In the past I have used mailers from MasterPak USA and have really liked their products. They keep the prints very safe. However, their products are a bit on the pricy side and not the most practical for shipping high volumes of smaller prints internationally. I've thought about using the normal document-sized FedEx Express boxes, but I can't really use them for shipping via Air Mail. Are there good sources for similar small, rigid boxes?



For the 8.5x11" prints, I want to ship them flat and see no reason that I shouldn't be able to. For the larger prints, though, I'm considering maybe using heavy shipping tubes, though again I'm not sure about good sources for these things in quantity.



Thoughts, anyone? I want to establish a standardized method early on so that I can keep things streamlined and costs minimized.
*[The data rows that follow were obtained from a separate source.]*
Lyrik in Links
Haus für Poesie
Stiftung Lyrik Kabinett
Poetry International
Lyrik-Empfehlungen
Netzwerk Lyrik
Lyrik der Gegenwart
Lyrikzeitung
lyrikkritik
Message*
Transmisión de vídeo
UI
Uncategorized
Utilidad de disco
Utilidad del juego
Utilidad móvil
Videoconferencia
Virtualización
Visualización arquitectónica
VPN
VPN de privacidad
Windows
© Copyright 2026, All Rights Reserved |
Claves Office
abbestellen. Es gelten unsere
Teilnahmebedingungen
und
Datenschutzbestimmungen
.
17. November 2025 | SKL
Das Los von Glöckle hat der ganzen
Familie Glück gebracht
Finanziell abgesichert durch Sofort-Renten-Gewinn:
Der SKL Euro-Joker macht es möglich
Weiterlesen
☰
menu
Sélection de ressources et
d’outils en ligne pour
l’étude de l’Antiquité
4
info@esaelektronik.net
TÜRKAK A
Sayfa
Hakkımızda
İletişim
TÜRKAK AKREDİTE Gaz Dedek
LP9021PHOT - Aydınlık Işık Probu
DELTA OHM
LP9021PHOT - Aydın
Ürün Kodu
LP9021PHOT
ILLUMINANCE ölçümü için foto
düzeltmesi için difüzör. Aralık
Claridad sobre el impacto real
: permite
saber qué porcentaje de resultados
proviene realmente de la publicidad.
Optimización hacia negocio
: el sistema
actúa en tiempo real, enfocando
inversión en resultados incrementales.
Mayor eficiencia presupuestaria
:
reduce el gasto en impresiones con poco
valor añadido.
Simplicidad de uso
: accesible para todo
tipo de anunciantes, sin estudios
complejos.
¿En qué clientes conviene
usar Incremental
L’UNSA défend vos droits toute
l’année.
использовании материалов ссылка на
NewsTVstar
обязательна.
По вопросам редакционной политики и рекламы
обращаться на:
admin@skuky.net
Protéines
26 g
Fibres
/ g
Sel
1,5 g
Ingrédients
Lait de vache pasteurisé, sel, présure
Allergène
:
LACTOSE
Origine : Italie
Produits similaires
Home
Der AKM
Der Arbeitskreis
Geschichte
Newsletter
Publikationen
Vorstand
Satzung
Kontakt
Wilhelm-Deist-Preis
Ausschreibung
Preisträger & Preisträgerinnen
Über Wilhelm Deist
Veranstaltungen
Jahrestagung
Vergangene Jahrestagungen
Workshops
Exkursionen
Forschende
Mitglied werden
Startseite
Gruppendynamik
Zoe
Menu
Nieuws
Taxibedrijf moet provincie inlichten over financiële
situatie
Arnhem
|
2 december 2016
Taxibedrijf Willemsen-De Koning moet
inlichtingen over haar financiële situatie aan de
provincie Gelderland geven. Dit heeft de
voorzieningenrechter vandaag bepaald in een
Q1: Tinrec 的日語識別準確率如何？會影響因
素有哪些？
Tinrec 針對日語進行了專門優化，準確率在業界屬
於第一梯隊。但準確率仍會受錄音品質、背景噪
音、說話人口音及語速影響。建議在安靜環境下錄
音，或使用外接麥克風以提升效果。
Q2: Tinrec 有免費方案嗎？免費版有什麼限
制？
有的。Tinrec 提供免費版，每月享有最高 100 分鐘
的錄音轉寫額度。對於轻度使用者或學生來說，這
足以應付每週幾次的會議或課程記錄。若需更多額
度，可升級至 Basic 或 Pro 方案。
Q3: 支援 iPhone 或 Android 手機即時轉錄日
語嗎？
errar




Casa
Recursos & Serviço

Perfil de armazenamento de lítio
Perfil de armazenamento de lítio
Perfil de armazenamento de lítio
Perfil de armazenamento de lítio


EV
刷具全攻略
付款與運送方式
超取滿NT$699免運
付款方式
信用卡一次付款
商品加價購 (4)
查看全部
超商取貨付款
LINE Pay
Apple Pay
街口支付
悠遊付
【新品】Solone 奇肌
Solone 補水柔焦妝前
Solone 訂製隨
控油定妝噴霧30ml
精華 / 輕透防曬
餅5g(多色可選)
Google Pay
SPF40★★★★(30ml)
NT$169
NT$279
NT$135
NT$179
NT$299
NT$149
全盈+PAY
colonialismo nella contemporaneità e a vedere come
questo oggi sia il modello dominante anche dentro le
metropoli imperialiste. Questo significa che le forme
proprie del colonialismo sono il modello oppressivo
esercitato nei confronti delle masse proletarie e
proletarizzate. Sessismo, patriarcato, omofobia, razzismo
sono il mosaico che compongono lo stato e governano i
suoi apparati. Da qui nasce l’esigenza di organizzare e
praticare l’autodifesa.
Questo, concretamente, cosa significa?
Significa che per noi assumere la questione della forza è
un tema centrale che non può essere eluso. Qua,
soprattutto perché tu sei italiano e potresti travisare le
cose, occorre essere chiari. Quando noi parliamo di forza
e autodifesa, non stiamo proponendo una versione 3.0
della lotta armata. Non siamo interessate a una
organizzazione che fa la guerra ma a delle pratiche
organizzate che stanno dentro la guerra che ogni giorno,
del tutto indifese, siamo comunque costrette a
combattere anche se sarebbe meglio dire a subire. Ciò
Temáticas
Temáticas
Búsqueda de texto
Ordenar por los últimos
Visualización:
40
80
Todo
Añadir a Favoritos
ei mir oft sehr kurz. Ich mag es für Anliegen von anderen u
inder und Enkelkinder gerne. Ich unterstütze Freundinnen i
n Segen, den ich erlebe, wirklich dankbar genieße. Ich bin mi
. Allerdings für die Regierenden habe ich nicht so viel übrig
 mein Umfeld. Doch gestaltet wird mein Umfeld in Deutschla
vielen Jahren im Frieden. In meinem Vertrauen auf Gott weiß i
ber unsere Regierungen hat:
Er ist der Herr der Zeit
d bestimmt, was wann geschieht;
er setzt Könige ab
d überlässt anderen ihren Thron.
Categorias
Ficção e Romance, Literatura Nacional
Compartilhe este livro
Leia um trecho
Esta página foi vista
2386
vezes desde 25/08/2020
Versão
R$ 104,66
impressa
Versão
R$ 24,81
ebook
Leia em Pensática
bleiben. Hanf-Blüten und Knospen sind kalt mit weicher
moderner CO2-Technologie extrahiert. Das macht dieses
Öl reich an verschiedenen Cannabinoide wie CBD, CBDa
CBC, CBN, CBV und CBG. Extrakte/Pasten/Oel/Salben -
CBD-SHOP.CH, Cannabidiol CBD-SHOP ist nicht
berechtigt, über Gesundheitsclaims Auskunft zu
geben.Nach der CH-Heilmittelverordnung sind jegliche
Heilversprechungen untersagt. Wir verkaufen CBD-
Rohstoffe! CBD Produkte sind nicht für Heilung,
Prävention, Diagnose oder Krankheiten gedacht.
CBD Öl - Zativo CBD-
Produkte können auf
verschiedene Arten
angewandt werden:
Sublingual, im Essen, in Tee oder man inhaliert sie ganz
Thanks!

Paul Butzi
19-Jun-2005, 17:49
For small prints, shipping them flat in rigid mailers works fine. Adding rigid material helps.

For slightly larger prints, I've had success shipping stuff flat between two sheets of masonite cut to the right size.

Shipping tubes sized so that the print can't shift lengthwise in the tube are great.

I just bought a boatload from uline (www.uline.com (http://www.uline.com). The three inch tubes are fine, but I bought a pile of 4" x 36" tubes, and they're great. I wish I'd bought 4x24 tubes instead of 3x24. You can get your hand into a 4" tube, which helps.

I finally figured out that to make it easy to get the prints out, roll the prints, then roll a sheet of paper the right length and width matched to the circumference of the tube around that roll, with little tape tabs on it. The recipient can extract the whole bolus by pulling on the tape tabs and sliding it out, instead of the tempting approach of grabbing the corner inside the tube on pulling, which kinks the prints.

I'll be interested to see what others are doing...

Eric Biggerstaff
20-Jun-2005, 09:38
One of the best print shipping methods I ever saw was from Alan Ross.

He shipped me a matted print that was sandwiched between to pieces of regular 2 inch rigid foam insulation like you would use for your house (cheap at Home Depot). The mat size was 20X24 so the foam was a little wider than that . The print was place in a protective bag and taped to one of the foam sides. He then cut another piece of foam the same size and sandwiched the print between them and taped the outside edges. Then on one oustide pieces of foam he taped a heavy piece of cardboard cut to the same size as the foam and he put the shipping label on that.

The whole thing weighed next to nothing and is cheap and fast to create.